• Required work: With the pictures omitted, print exactly the lines below, from the one containing "REDUCES OTIF FINES TO" through the one containing "The collection, processing and", and nothing else.

(Page images and extracted text)
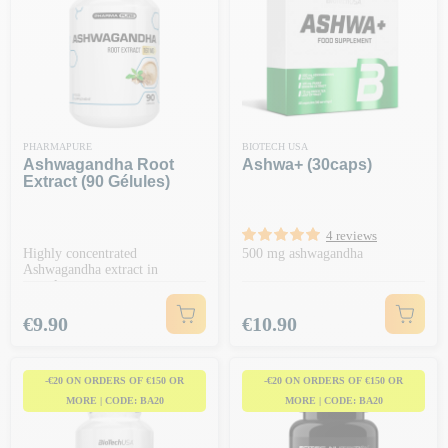
PHARMAPURE
BIOTECH USA
Ashwagandha Root
Ashwa+ (30caps)
Extract (90 Gélules)
4 reviews
Highly concentrated
500 mg ashwagandha
Ashwagandha extract in
capsules
Price
Price
€9.90
€10.90
-€20 ON ORDERS OF €150 OR
-€20 ON ORDERS OF €150 OR
MORE | CODE: BA20
MORE | CODE: BA20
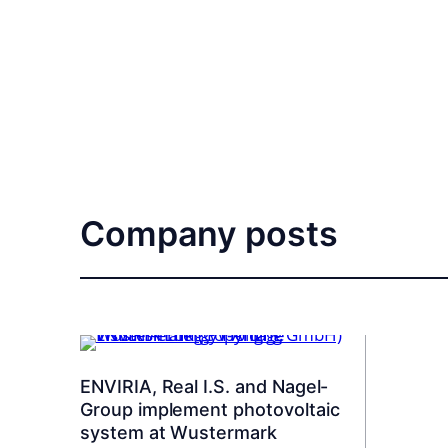
Company posts
ENVIRIA, Real I.S. and Nagel-
Group implement photovoltaic
system at Wustermark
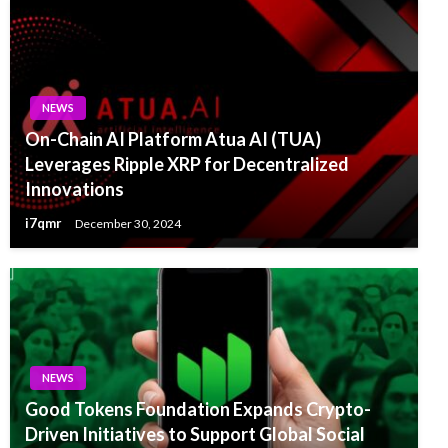
NEWS
On-Chain AI Platform Atua AI (TUA)
Leverages Ripple XRP for Decentralized
Innovations
i7qmr
December 30, 2024
NEWS
Good Tokens Foundation Expands Crypto-
Driven Initiatives to Support Global Social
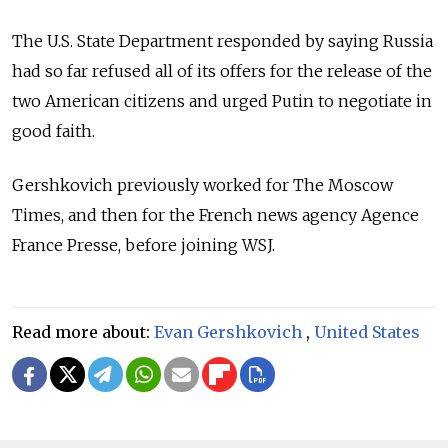
The U.S. State Department responded by saying Russia
had so far refused all of its offers for the release of the
two American citizens and urged Putin to negotiate in
good faith.
Gershkovich previously worked for The Moscow
Times, and then for the French news agency Agence
France Presse, before joining WSJ.
Read more about:
Evan Gershkovich
,
United States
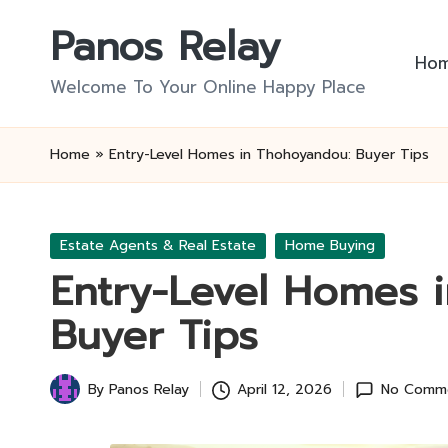
Panos Relay
Skip
Ho
to
Welcome To Your Online Happy Place
content
Home
»
Entry-Level Homes in Thohoyandou: Buyer Tips
Posted
Estate Agents & Real Estate
Home Buying
in
Entry-Level Homes 
Buyer Tips
By
Panos Relay
April 12, 2026
No Comm
Posted
by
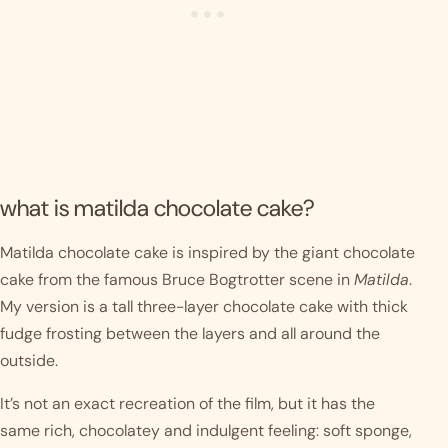
what is matilda chocolate cake?
Matilda chocolate cake is inspired by the giant chocolate
cake from the famous Bruce Bogtrotter scene in
Matilda
.
My version is a tall three-layer chocolate cake with thick
fudge frosting between the layers and all around the
outside.
It’s not an exact recreation of the film, but it has the
same rich, chocolatey and indulgent feeling: soft sponge,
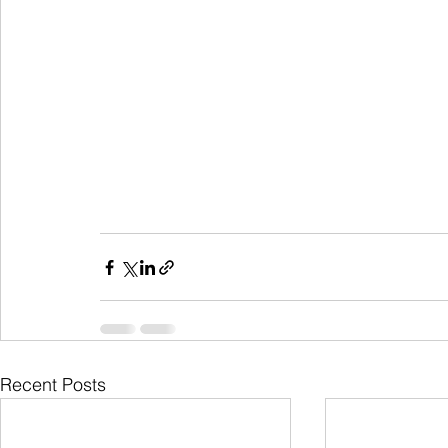
Recent Posts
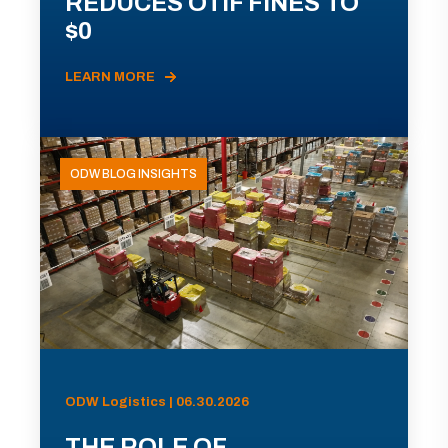
REDUCES OTIF FINES TO
$0
LEARN MORE
ODW BLOG INSIGHTS
ODW Logistics | 06.30.2026
THE ROLE OF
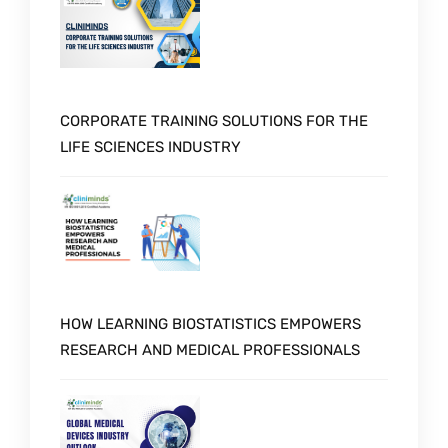
CORPORATE TRAINING SOLUTIONS FOR THE
LIFE SCIENCES INDUSTRY
HOW LEARNING BIOSTATISTICS EMPOWERS
RESEARCH AND MEDICAL PROFESSIONALS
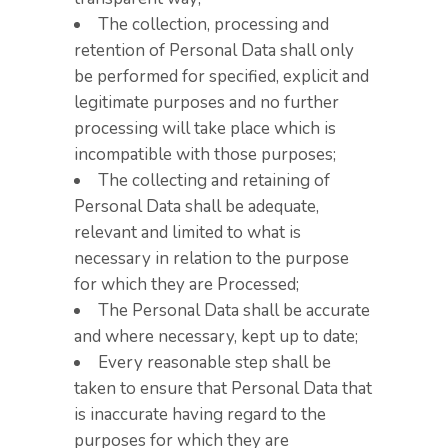
The collection, processing and
retention of Personal Data shall only
be performed for specified, explicit and
legitimate purposes and no further
processing will take place which is
incompatible with those purposes;
The collecting and retaining of
Personal Data shall be adequate,
relevant and limited to what is
necessary in relation to the purpose
for which they are Processed;
The Personal Data shall be accurate
and where necessary, kept up to date;
Every reasonable step shall be
taken to ensure that Personal Data that
is inaccurate having regard to the
purposes for which they are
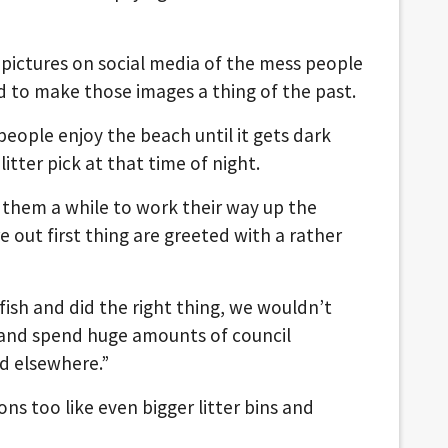
he pictures on social media of the mess people
d to make those images a thing of the past.
eople enjoy the beach until it gets dark
litter pick at that time of night.
s them a while to work their way up the
out first thing are greeted with a rather
lfish and did the right thing, we wouldn’t
m and spend huge amounts of council
d elsewhere.”
ons too like even bigger litter bins and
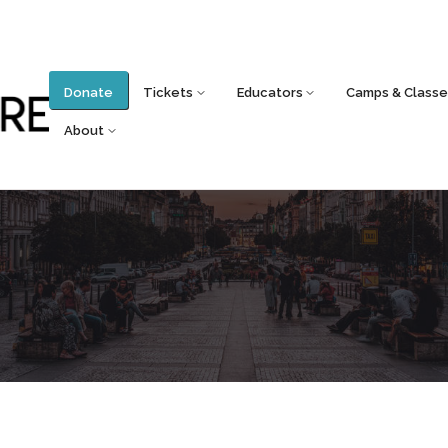
Donate
Tickets
Educators
Camps & Classe
About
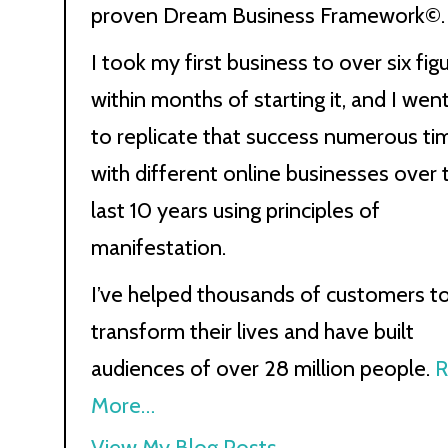
proven Dream Business Framework©.
I took my first business to over six fig
within months of starting it, and I wen
to replicate that success numerous ti
with different online businesses over 
last 10 years using principles of
manifestation.
I’ve helped thousands of customers t
transform their lives and have built
audiences of over 28 million people.
R
More…
Kath
View My Blog Posts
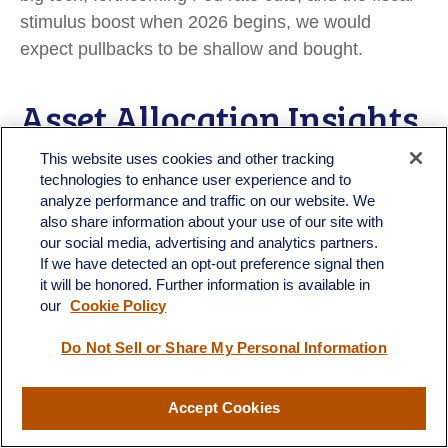
stimulus boost when 2026 begins, we would
expect pullbacks to be shallow and bought.
Asset Allocation Insights
This website uses cookies and other tracking
LPL’s Strategic and Tactical Asset Allocation
technologies to enhance user experience and to
Committee (STAAC) maintains its tactical neutral
analyze performance and traffic on our website. We
also share information about your use of our site with
stance on equities. Investors may be well served
our social media, advertising and analytics partners.
by bracing for occasional bouts of volatility given
If we have detected an opt-out preference signal then
how much optimism is currently reflected in stock
it will be honored. Further information is available in
prices. LPL Research advises against increasing
our
Cookie Policy
portfolio risk beyond benchmark targets currently
Do Not Sell or Share My Personal Information
and continues to monitor tariff negotiations,
economic data, earnings, the bond market, and
Accept Cookies
various technical indicators to identify a potentially
more attractive entry point to add equities on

• The completed task:
REDUCES OTIF FINES TO
$0
LEARN MORE
ODW BLOG INSIGHTS
ODW Logistics | 06.30.2026
THE ROLE OF
CORPORATE TRAINING SOLUTIONS FOR THE
LIFE SCIENCES INDUSTRY
HOW LEARNING BIOSTATISTICS EMPOWERS
RESEARCH AND MEDICAL PROFESSIONALS
The collection, processing and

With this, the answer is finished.